* _Exercise objective_: All lines from the first one in the listing below to the one holding "ist eingeschaltet", inclusive, are to be copied exactly.

* _Exercise data_:
* * *

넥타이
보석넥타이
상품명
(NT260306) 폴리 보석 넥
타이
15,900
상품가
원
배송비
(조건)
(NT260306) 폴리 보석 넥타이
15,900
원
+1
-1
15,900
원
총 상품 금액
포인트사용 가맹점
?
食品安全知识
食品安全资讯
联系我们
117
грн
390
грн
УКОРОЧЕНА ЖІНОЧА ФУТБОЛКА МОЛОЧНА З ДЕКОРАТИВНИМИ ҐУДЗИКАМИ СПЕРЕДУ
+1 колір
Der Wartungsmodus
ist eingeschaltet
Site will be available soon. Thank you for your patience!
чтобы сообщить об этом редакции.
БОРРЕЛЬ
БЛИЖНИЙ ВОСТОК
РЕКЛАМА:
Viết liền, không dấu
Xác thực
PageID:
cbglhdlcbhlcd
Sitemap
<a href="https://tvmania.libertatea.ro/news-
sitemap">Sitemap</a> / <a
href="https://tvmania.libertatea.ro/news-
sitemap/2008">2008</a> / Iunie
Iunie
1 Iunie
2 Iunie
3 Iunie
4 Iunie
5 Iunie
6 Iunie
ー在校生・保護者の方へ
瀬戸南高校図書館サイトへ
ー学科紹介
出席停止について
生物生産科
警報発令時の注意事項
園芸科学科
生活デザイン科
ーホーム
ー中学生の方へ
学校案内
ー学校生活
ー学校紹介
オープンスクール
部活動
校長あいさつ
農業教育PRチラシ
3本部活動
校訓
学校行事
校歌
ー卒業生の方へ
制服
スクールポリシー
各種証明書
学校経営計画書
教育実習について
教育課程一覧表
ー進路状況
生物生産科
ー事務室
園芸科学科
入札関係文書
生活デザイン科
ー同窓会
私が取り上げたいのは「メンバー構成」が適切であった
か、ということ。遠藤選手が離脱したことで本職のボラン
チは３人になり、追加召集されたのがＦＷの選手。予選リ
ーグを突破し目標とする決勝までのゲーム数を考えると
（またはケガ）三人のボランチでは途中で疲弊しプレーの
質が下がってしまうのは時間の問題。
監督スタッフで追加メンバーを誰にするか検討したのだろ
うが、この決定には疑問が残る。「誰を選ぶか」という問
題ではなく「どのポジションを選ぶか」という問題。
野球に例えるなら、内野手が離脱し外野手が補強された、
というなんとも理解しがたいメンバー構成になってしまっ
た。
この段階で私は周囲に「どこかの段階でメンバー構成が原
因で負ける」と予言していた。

* * *

* _Output below_:
넥타이
보석넥타이
상품명
(NT260306) 폴리 보석 넥
타이
15,900
상품가
원
배송비
(조건)
(NT260306) 폴리 보석 넥타이
15,900
원
+1
-1
15,900
원
총 상품 금액
포인트사용 가맹점
?
食品安全知识
食品安全资讯
联系我们
117
грн
390
грн
УКОРОЧЕНА ЖІНОЧА ФУТБОЛКА МОЛОЧНА З ДЕКОРАТИВНИМИ ҐУДЗИКАМИ СПЕРЕДУ
+1 колір
Der Wartungsmodus
ist eingeschaltet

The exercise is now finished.